- **GIVEN PASSAGE**
↓

Skip to content

Decay and Reaper

Data lifecycle management operates as a two-step process involving two services:

  • Decay identifies partitions containing data that has exceeded the configured retention period and marks them as "deactivated" in the Hydrolix catalog. Once deactivated, these partitions are hidden from new queries but remain available to complete any in-flight queries. The decay service runs continuously, checking partition ages based on the primary timestamp of the data itself.

  • Reaper permanently deletes partitions that have been deactivated for a specified grace period. It removes these partitions from both the catalog and object storage. The reaper service is also used by other Hydrolix services like merge-cleanup to handle partition deletion.

Configure data retention policies at the table level to manage how long data should remain alive before Decay and Reaper delete it.

Decay⚓︎

Decay is a cronjob that identifies partitions that contain old data and marks them for deletion based on configured data retention policies. It prevents unbounded storage consumption by deactivating partitions that exceed configured age thresholds, and sending deletion tasks to the Reaper service for physical removal from the catalog and object storage.

What Decay does⚓︎

Partition deactivation⚓︎

  1. Examines all tables with age.max_age_days configured (tables with value 0 are skipped)

↑

- **DATA EXTRACT**
↓

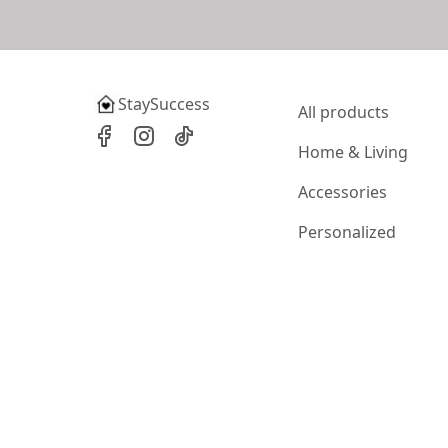
StaySuccess
All products
Home & Living
Accessories
Personalized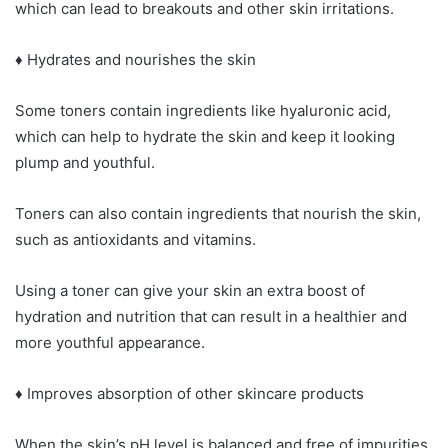
which can lead to breakouts and other skin irritations.
♦ Hydrates and nourishes the skin
Some toners contain ingredients like hyaluronic acid,
which can help to hydrate the skin and keep it looking
plump and youthful.
Toners can also contain ingredients that nourish the skin,
such as antioxidants and vitamins.
Using a toner can give your skin an extra boost of
hydration and nutrition that can result in a healthier and
more youthful appearance.
♦ Improves absorption of other skincare products
When the skin’s pH level is balanced and free of impurities,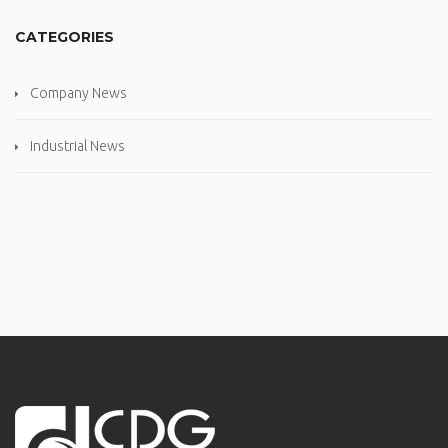
CATEGORIES
Company News
Industrial News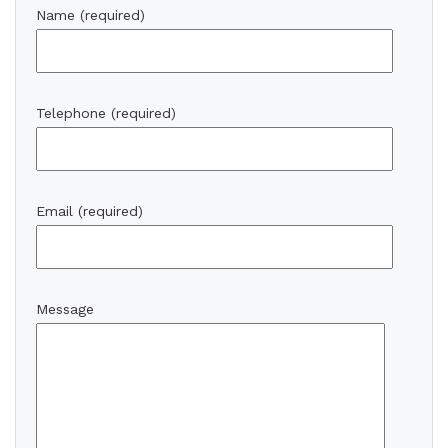
Name (required)
Telephone (required)
Email (required)
Message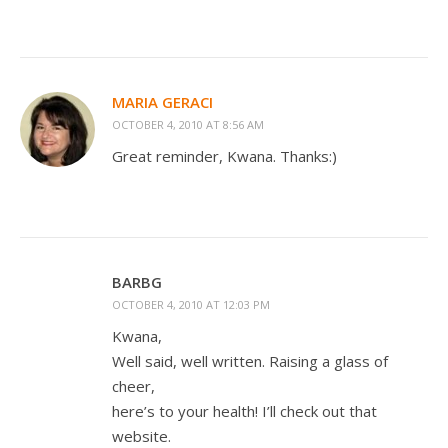
MARIA GERACI
OCTOBER 4, 2010 AT 8:56 AM
Great reminder, Kwana. Thanks:)
BARBG
OCTOBER 4, 2010 AT 12:03 PM
Kwana,
Well said, well written. Raising a glass of
cheer,
here’s to your health! I’ll check out that
website.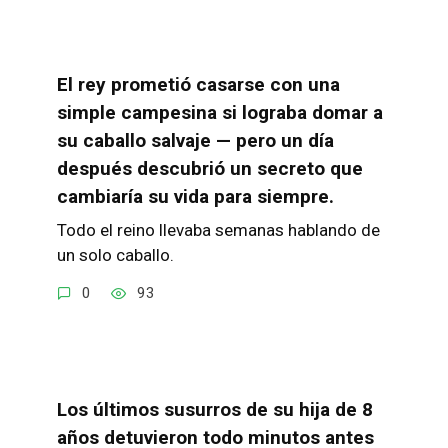
El rey prometió casarse con una
simple campesina si lograba domar a
su caballo salvaje — pero un día
después descubrió un secreto que
cambiaría su vida para siempre.
Todo el reino llevaba semanas hablando de
un solo caballo.
0
93
Los últimos susurros de su hija de 8
años detuvieron todo minutos antes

↑

- **TASKS**
a) In the Decay and Reaper passage, what does the decay service use to check partition ages?
b) Quote the Decay and Reaper passage word for word, starting with "Skip to content" and going on through "the data itself.".
c) For each statement, say whether it agrees with the Decay and Reaper passage, and quote the words that decide it.
(i) Deactivated partitions stay available to finish queries already in progress.
(ii) Reaper removes partitions from the catalog but leaves them in object storage.
(iii) Data retention policies are configured at the table level.

- **REPLIES**
a) The primary timestamp of the data itself.

b)
Skip to content

Decay and Reaper

Data lifecycle management operates as a two-step process involving two services:

  • Decay identifies partitions containing data that has exceeded the configured retention period and marks them as "deactivated" in the Hydrolix catalog. Once deactivated, these partitions are hidden from new queries but remain available to complete any in-flight queries. The decay service runs continuously, checking partition ages based on the primary timestamp of the data itself.

c)
(i) Yes: "remain available to complete any in-flight queries"
(ii) No: "It removes these partitions from both the catalog and object storage."
(iii) Yes: "Configure data retention policies at the table level"